Couvent des Mathurins. — Le récit des tortures dont les musulmans accablaient leurs captifs chrétiens pendant les croisades, suggéra à la charité toujours ingénieuse les moyens de procurer la liberté à ces pauvres prisonniers. L’ordre religieux qui eut cette belle mission à remplir avait été fondé par Jean de Matha et Félix de Valois ; il fut approuvé, le 18 décembre 1198, par le pape Innocent III. Ces pères, appelés d’abord religieux de la très Sainte-Trinité de la rédemption des captifs, ajoutèrent à leur nom celui de Mathurins lorsqu’ils vinrent occuper à Paris les bâtiments d’une aumônerie, dont la chapelle était dédiée à saint Mathurin. Ces moines vivaient d’une manière simple et austère ; il leur était défendu de voyager à cheval, et la seule monture qui leur fut permise leur avait fait donner le surnom de Frères-aux-Ânes. Rutebœuf, dans sa pièce de vers intitulée les Ordres de Paris, donne des éloges à ces religieux. L’épitaphe suivante gravée sur une table de bronze, scellée dans le mur du cloître, atteste que ces moines se faisaient honneur des travaux les plus humbles, les plus serviles :

« Ci gist le léal Mathurin,
» Sans reprouche bon serviteur,
» Qui céans garda pain et vin,
» Et fut des portes gouverneur.
» Paniers ou hottes, par honneur,
» Au marchié volontiers portoit ;
» Fort diligent et bon sonneur :
» Dieu pardon à l’âme lui soit !… »

Au bout de ce cloître, on voyait une tombe plate, sur laquelle étaient représentés des hommes enveloppés dans des suaires. Sur une table de bronze fixée dans la muraille, on lisait cette épitaphe :

« Ci-dessous gissent Léger du Moussel et Olivier Bourgeois, jadis clercs et escholiers, étudiants en l’Université de Paris, furent restituez et amenez au parvis de Notre-Dame, et rendus à l’évêque de Paris, comme clercs, et au recteur et aux députez de l’Université comme suppôts d’icelle à très grande solemnité, et delà en ce lieu-ci furent amenez pour être mis en sépulture, l’an 1408, le 16e jour de may, et furent les dits prévost et son lieutenant démis de leurs offices à la d. poursuite, comme plus, à plein appert par lettres-patentes et instruments sur ce cas. — Priez Dieu qu’il leur pardonne leurs péchés. Amen. »

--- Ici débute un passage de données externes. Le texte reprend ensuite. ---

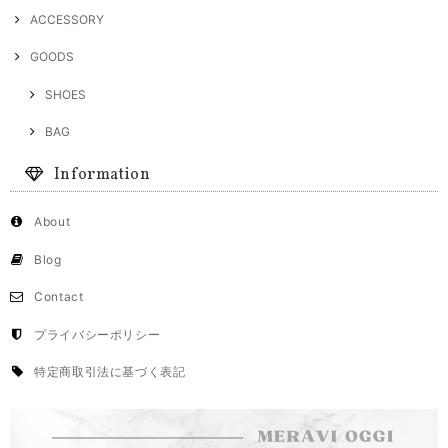
ACCESSORY
GOODS
SHOES
BAG
Information
About
Blog
Contact
プライバシーポリシー
特定商取引法に基づく表記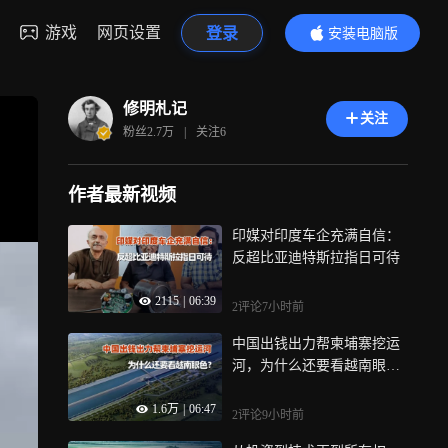
游戏
网页设置
登录
安装电脑版
内容更精彩
修明札记
关注
粉丝
2.7万
|
关注
6
作者最新视频
印媒对印度车企充满自信：
反超比亚迪特斯拉指日可待
2115
|
06:39
2评论
7小时前
中国出钱出力帮柬埔寨挖运
河，为什么还要看越南眼
色？
1.6万
|
06:47
2评论
9小时前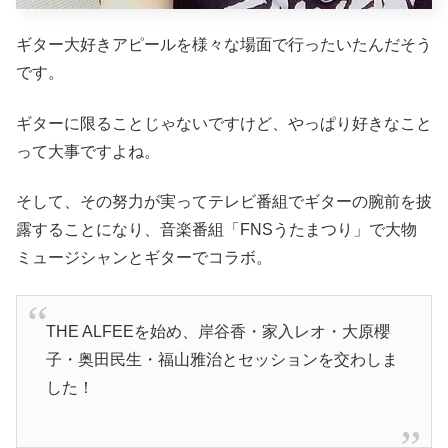
ギター大好きアピールを様々な場面で行ったいたんだそう
です。
ギターに限ることじゃないですけど、やっぱり好きなこと
って大事ですよね。
そして、その努力が実ってテレビ番組でギターの腕前を披
露することになり、音楽番組「FNSうたまつり」で大物
ミュージシャンとギターでコラボ。
THE ALFEEを始め、岸谷香・家入レオ・大原櫻
子・奥田民生・福山雅治とセッションを交わしま
した！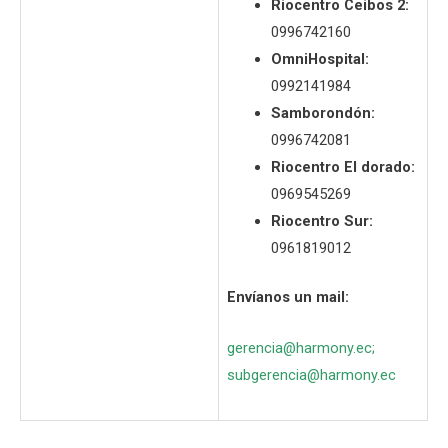
Riocentro Ceibos 2:
0996742160
OmniHospital:
0992141984
Samborondón:
0996742081
Riocentro El dorado:
0969545269
Riocentro Sur:
0961819012
Envíanos un mail:
gerencia@harmony.ec
;
subgerencia@harmony.ec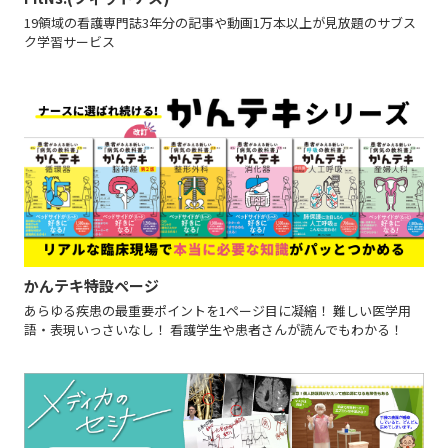
19領域の看護専門誌3年分の記事や動画1万本以上が見放題のサブス
ク学習サービス
かんテキ特設ページ
あらゆる疾患の最重要ポイントを1ページ目に凝縮！ 難しい医学用
語・表現いっさいなし！ 看護学生や患者さんが読んでもわかる！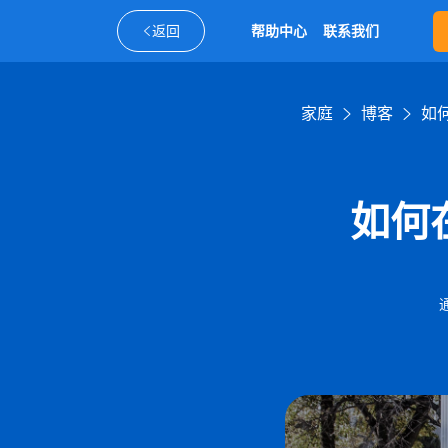
返回
帮助中心
联系我们
家庭
博客
如
如何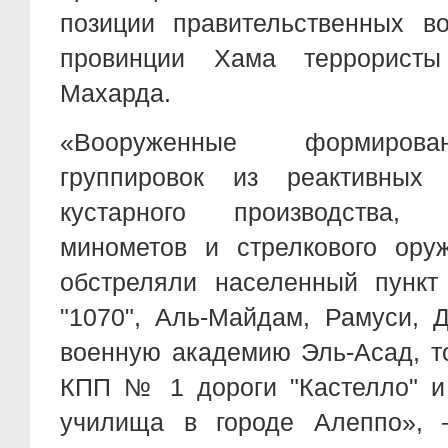
позиции правительственных в
провинции Хама террористы
Махарда.
«Вооруженные формирован
группировок из реактивных 
кустарного производства, 
минометов и стрелкового ору
обстреляли населенный пункт 
"1070", Аль-Майдам, Рамуси, 
военную академию Эль-Асад, то
КПП № 1 дороги "Кастелло" и
училища в городе Алеппо», 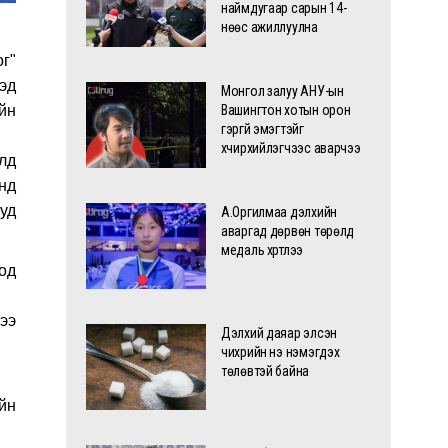
наймдугаар сарын 14-
нөөс ажиллуулна
г"
дэд
Монгол залуу АНУ-ын
йн
Вашингтон хотын орон
гэргүй эмэгтэйг
хүчирхийлэгчээс аварчээ
лд
нд
уд
А.Оргилмаа дэлхийн
аваргад дөрвөн төрөлд
медаль хүртлээ
од
ээ
Дэлхий даяар элсэн
чихрийн үнэ нэмэгдэх
төлөвтэй байна
йн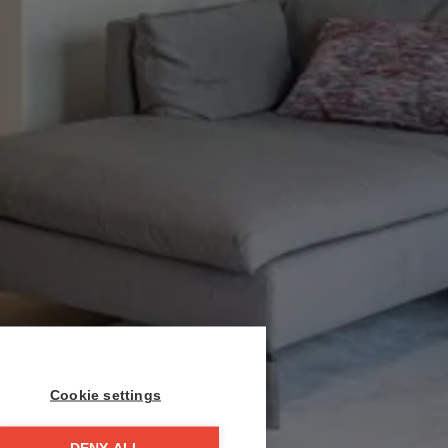
Cookie settings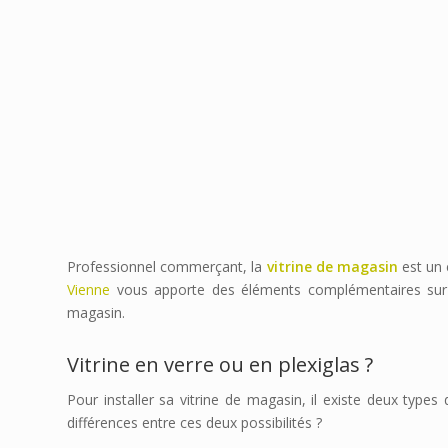
Professionnel commerçant, la
vitrine de magasin
est un 
Vienne
vous apporte des éléments complémentaires sur les 
magasin.
Vitrine en verre ou en plexiglas ?
Pour installer sa vitrine de magasin, il existe deux types
différences entre ces deux possibilités ?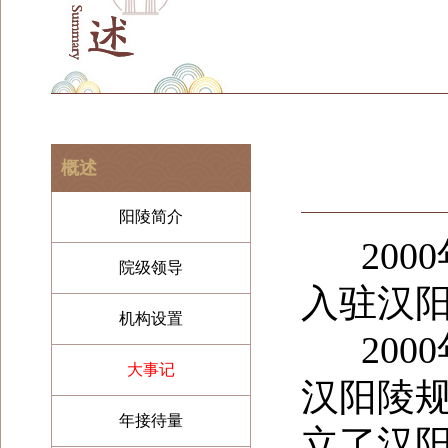
概述
阳陵简介
2000
院级领导
入驻汉
机构设置
2000
大事记
汉阳陵
年接待量
立了汉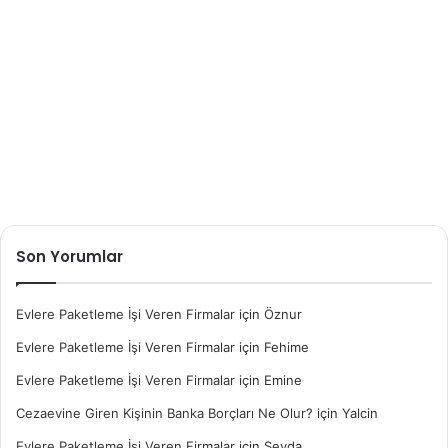
Son Yorumlar
Evlere Paketleme İşi Veren Firmalar
için
Öznur
Evlere Paketleme İşi Veren Firmalar
için
Fehime
Evlere Paketleme İşi Veren Firmalar
için
Emine
Cezaevine Giren Kişinin Banka Borçları Ne Olur?
için
Yalcin
Evlere Paketleme İşi Veren Firmalar
için
Sevda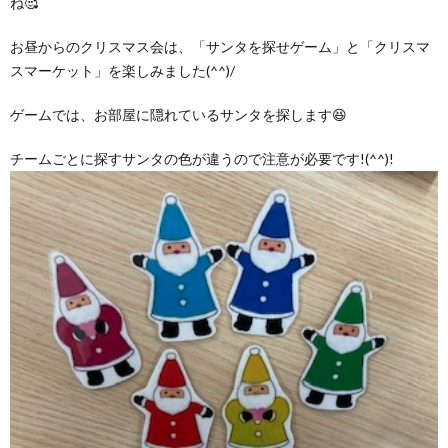
ね🥰
お昼からのクリスマス会は、「サンタを探せゲーム」と「クリスマ
スマーケット」を楽しみました(^^)/
ゲームでは、お部屋に隠れているサンタを探します😆
チームごとに探すサンタの色が違うので注意が必要です!(^^)!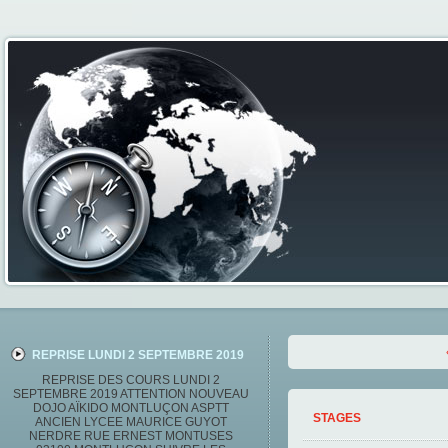
REPRISE LUNDI 2 SEPTEMBRE 2019
REPRISE DES COURS LUNDI 2
SEPTEMBRE 2019 ATTENTION NOUVEAU
DOJO AÏKIDO MONTLUÇON ASPTT
STAGES
ANCIEN LYCEE MAURICE GUYOT
NERDRE RUE ERNEST MONTUSES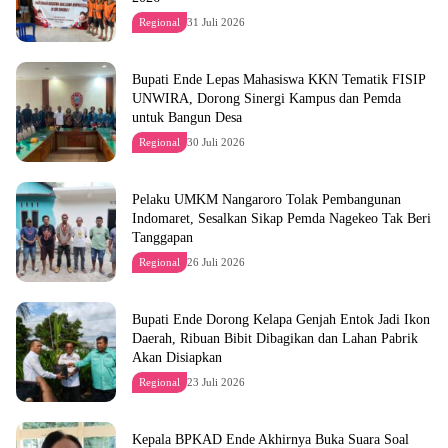
Regional
31 Juli 2026
Bupati Ende Lepas Mahasiswa KKN Tematik FISIP
UNWIRA, Dorong Sinergi Kampus dan Pemda
untuk Bangun Desa
Regional
30 Juli 2026
Pelaku UMKM Nangaroro Tolak Pembangunan
Indomaret, Sesalkan Sikap Pemda Nagekeo Tak Beri
Tanggapan
Regional
26 Juli 2026
Bupati Ende Dorong Kelapa Genjah Entok Jadi Ikon
Daerah, Ribuan Bibit Dibagikan dan Lahan Pabrik
Akan Disiapkan
Regional
23 Juli 2026
Kepala BPKAD Ende Akhirnya Buka Suara Soal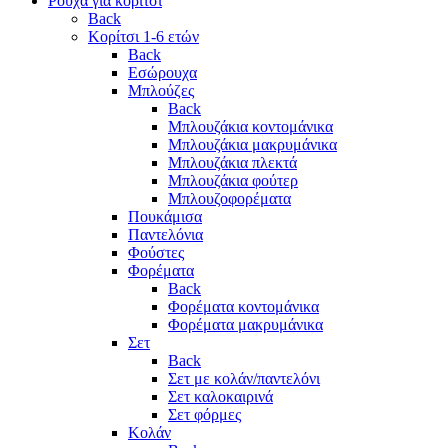
Ρούχα για κορίτσι
Back
Κορίτσι 1-6 ετών
Back
Εσώρουχα
Μπλούζες
Back
Μπλουζάκια κοντομάνικα
Μπλουζάκια μακρυμάνικα
Μπλουζάκια πλεκτά
Μπλουζάκια φούτερ
Μπλουζοφορέματα
Πουκάμισα
Παντελόνια
Φούστες
Φορέματα
Back
Φορέματα κοντομάνικα
Φορέματα μακρυμάνικα
Σετ
Back
Σετ με κολάν/παντελόνι
Σετ καλοκαιρινά
Σετ φόρμες
Κολάν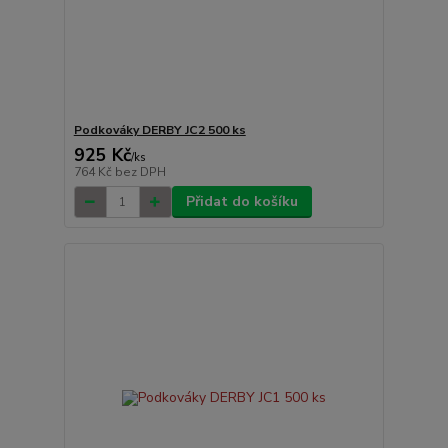
Podkováky DERBY JC2 500 ks
925 Kč
/
ks
764 Kč
bez DPH
Přidat do košíku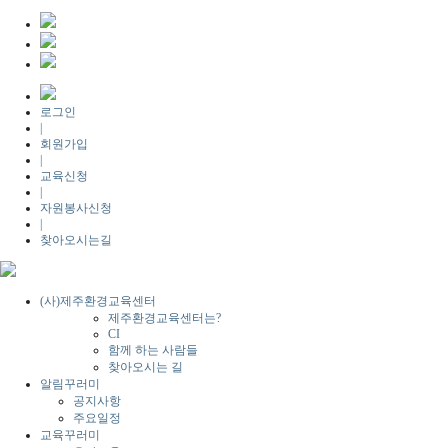
로그인
|
회원가입
|
교육신청
|
자원봉사신청
|
찾아오시는길
(사)제주환경교육센터
제주환경교육센터는?
CI
함께 하는 사람들
찾아오시는 길
알림꾸러미
공지사항
주요일정
교육꾸러미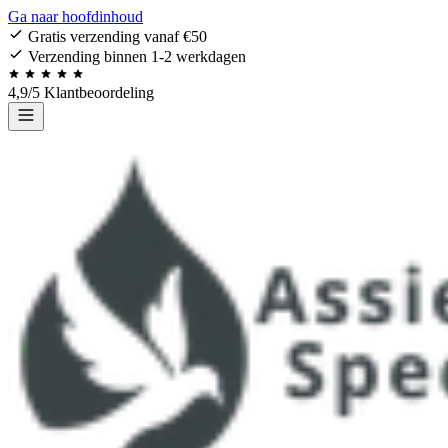
Ga naar hoofdinhoud
Gratis verzending vanaf €50
Verzending binnen 1-2 werkdagen
4,9/5 Klantbeoordeling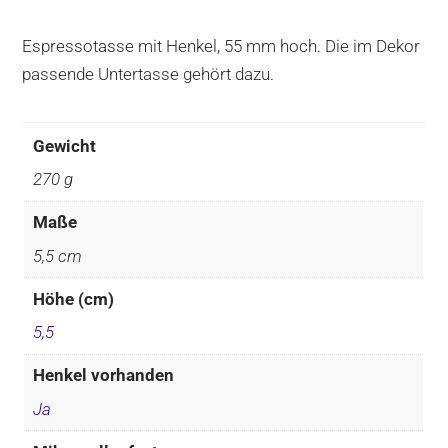
Espressotasse mit Henkel, 55 mm hoch. Die im Dekor
passende Untertasse gehört dazu.
Gewicht
270 g
Maße
5,5 cm
Höhe (cm)
5,5
Henkel vorhanden
Ja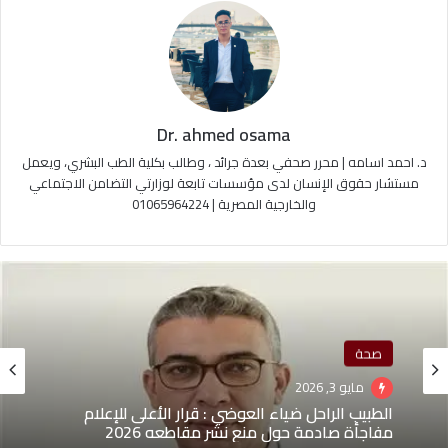
Dr. ahmed osama
د. احمد اسامه | محرر صحفي بعدة جرائد ، وطالب بكلية الطب البشري، ويعمل
مستشار حقوق الإنسان لدى مؤسسات تابعة لوزارتي التضامن الاجتماعي
والخارجية المصرية | 01065964224
صحة
حوادث
مايو 3, 2026
مارس 30, 2026
الطبيب الراحل ضياء العوضي : قرار الأعلى للإعلام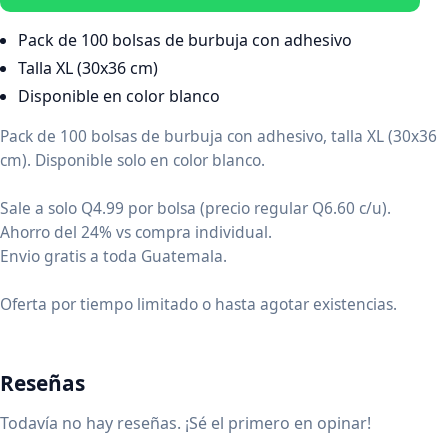
Pack de 100 bolsas de burbuja con adhesivo
Talla XL (30x36 cm)
Disponible en color blanco
Pack de 100 bolsas de burbuja con adhesivo, talla XL (30x36
cm). Disponible solo en color blanco.
Sale a solo Q4.99 por bolsa (precio regular Q6.60 c/u).
Ahorro del 24% vs compra individual.
Envio gratis a toda Guatemala.
Oferta por tiempo limitado o hasta agotar existencias.
Reseñas
Todavía no hay reseñas. ¡Sé el primero en opinar!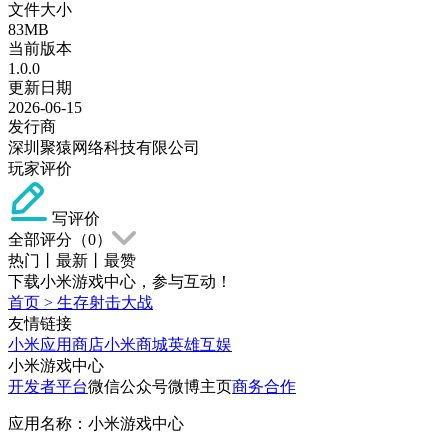
文件大小
83MB
当前版本
1.0.0
更新日期
2026-06-15
发行商
深圳聚猿网络科技有限公司
玩家评价
写评价
全部评分（
0
）
热门
丨
最新
丨
最赞
下载小米游戏中心，参与互动！
首页
>
生存射击大战
友情链接
小米应用商店
小米商城
英雄互娱
小米游戏中心
开发者平台
微信公众号
微博主页
商务合作
应用名称：小米游戏中心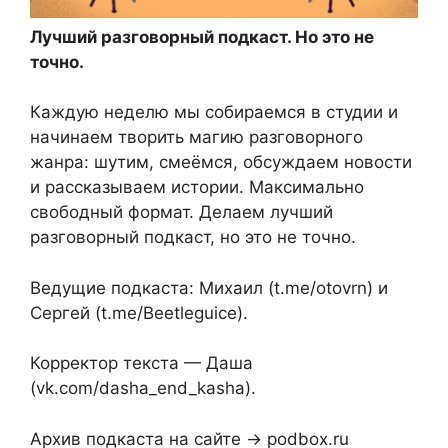
Лучший разговорный подкаст. Но это не
точно.
Каждую неделю мы собираемся в студии и
начинаем творить магию разговорного
жанра: шутим, смеёмся, обсуждаем новости
и рассказываем истории. Максимально
свободный формат. Делаем лучший
разговорный подкаст, но это не точно.
Ведущие подкаста: Михаил (t.me/otovrn) и
Сергей (t.me/Beetleguice).
Корректор текста — Даша
(vk.com/dasha_end_kasha).
Архив подкаста на сайте → podbox.ru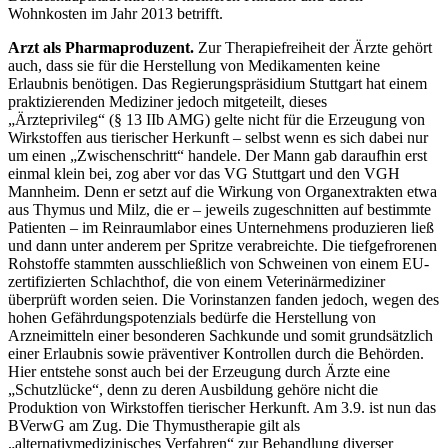
Wohnkosten im Jahr 2013 betrifft.
Arzt als Pharmaproduzent.
Zur Therapiefreiheit der Ärzte gehört
auch, dass sie für die Herstellung von Medikamenten keine
Erlaubnis benötigen. Das Regierungspräsidium Stuttgart hat einem
praktizierenden Mediziner jedoch mitgeteilt, dieses
„Ärzteprivileg“ (§ 13 IIb AMG) gelte nicht für die Erzeugung von
Wirkstoffen aus tierischer Herkunft – selbst wenn es sich dabei nur
um einen „Zwischenschritt“ handele. Der Mann gab daraufhin erst
einmal klein bei, zog aber vor das VG Stuttgart und den VGH
Mannheim. Denn er setzt auf die Wirkung von Organextrakten etwa
aus Thymus und Milz, die er – jeweils zugeschnitten auf bestimmte
Patienten – im Reinraumlabor eines Unternehmens produzieren ließ
und dann unter anderem per Spritze verabreichte. Die tiefgefrorenen
Rohstoffe stammten ausschließlich von Schweinen von einem EU-
zertifizierten Schlachthof, die von einem Veterinärmediziner
überprüft worden seien. Die Vorinstanzen fanden jedoch, wegen des
hohen Gefährdungspotenzials bedürfe die Herstellung von
Arzneimitteln einer besonderen Sachkunde und somit grundsätzlich
einer Erlaubnis sowie präventiver Kontrollen durch die Behörden.
Hier entstehe sonst auch bei der Erzeugung durch Ärzte eine
„Schutzlücke“, denn zu deren Ausbildung gehöre nicht die
Produktion von Wirkstoffen tierischer Herkunft. Am 3.9. ist nun das
BVerwG am Zug. Die Thymustherapie gilt als
„alternativmedizinisches Verfahren“ zur Behandlung diverser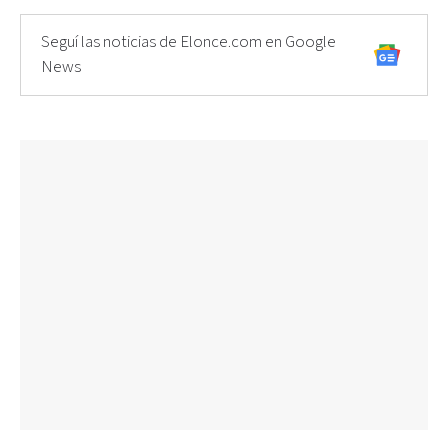
Seguí las noticias de Elonce.com en Google
News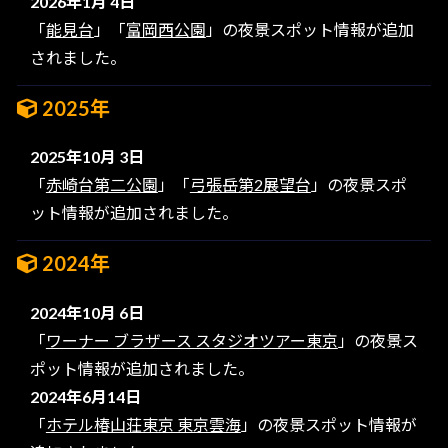
2026年1月 4日
「
能見台
」「
富岡西公園
」の夜景スポット情報が追加
されました。
2025年
2025年10月 3日
「
赤崎台第二公園
」「
弓張岳第2展望台
」の夜景スポ
ット情報が追加されました。
2024年
2024年10月 6日
「
ワーナー ブラザース スタジオツアー東京
」の夜景ス
ポット情報が追加されました。
2024年6月14日
「
ホテル椿山荘東京 東京雲海
」の夜景スポット情報が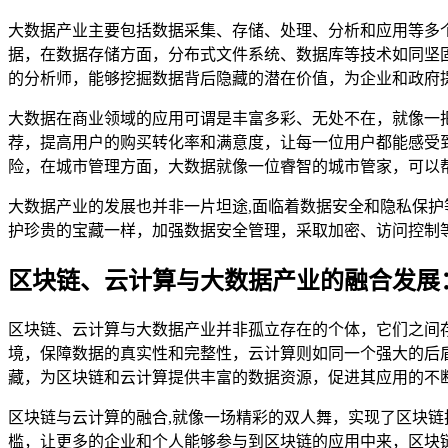
大数据产业主要包括数据采集、存储、处理、分析和应用等多
据，在数据存储方面，分布式文件系统、数据库等技术如同坚
的分析师，能够挖掘数据背后隐藏的潜在价值，为企业和政府
大数据在商业领域的应用可谓是丰富多彩、无处不在，就像一
荐，提高用户的购买转化率和满意度，让每一位用户都能感受
险，在城市管理方面，大数据就像一位睿智的城市管家，可以
大数据产业的发展也并非一片坦途,面临着数据安全和隐私保
护珍贵的宝藏一样，加强数据安全管理，采取加密、访问控制
区块链、云计算与大数据产业的融合发展
区块链、云计算与大数据产业并非孤立存在的个体，它们之间
境，保障数据的真实性和完整性，云计算则如同一个强大的后
藏，为区块链和云计算提供丰富的数据资源，促进其应用的不
区块链与云计算的融合,就像一场精彩的双人舞，实现了区块
槛，让更多的企业和个人能够参与到区块链的应用中来，区块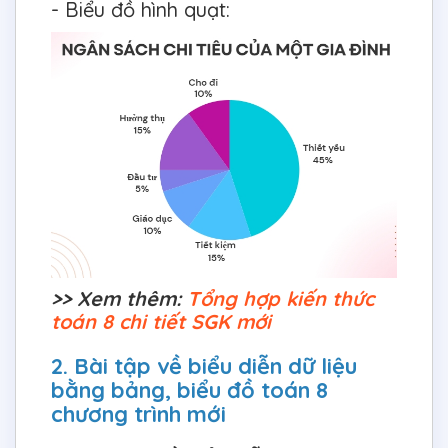
- Biểu đồ hình quạt:
>> Xem thêm:
Tổng hợp kiến thức
toán 8 chi tiết SGK mới
2. Bài tập về biểu diễn dữ liệu
bằng bảng, biểu đồ toán 8
chương trình mới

Voici l’explication de cette épitaphe : Deux écoliers avaient volé, assassiné des marchands sur un chemin ; ils furent poursuivis, arrêtés. L’Université les réclama, le prévôt de Paris sans se soucier de la réclamation, fit pendre les deux coupables. Aussitôt l’Université cesse tous ses exercices. Le conseil du roi demeurant inébranlable, le corps Universitaire annonce que si justice est refusée, il abandonnera le royaume, pour aller s’établir dans un pays où l’on saura mieux respecter ses privilèges. Cette menace fit impression, le prévôt de Paris, Guillaume de Tignonville, fut destitué de sa charge ; puis condamné à détacher les deux corps du gibet de Montfaucon, les baiser sur la bouche et à les mettre sur un chariot couvert de drap noir. Ce magistrat fut contraint en outre de les accompagner à la tête de ses sergents et archers jusqu’au parvis Notre-Dame, où il fit amende honorable, puis il les ramena à petits pas aux Mathurins, où le recteur les reçut de ses mains pour les ensevelir honorablement.

Les marbres précieux abondaient dans l’église des Mathurins. Quatre colonnes composites de grandes proportions, en brocatelle antique, décoraient le grand autel. Le tabernacle était orné de dix autres colonnes de marbre de Sicile. Le couvent des Mathurins qui contenait en superficie 3,946 m., fut supprimé en 1790. Devenu propriété nationale, il fut vendu le 27 ventôse an VII. Les maisons qui portent les nos 2, 4, 6, 8 et 10, occupent une partie de son emplacement.

Au no  12 est situé l’hôtel de Cluny (voir l’art. Musées).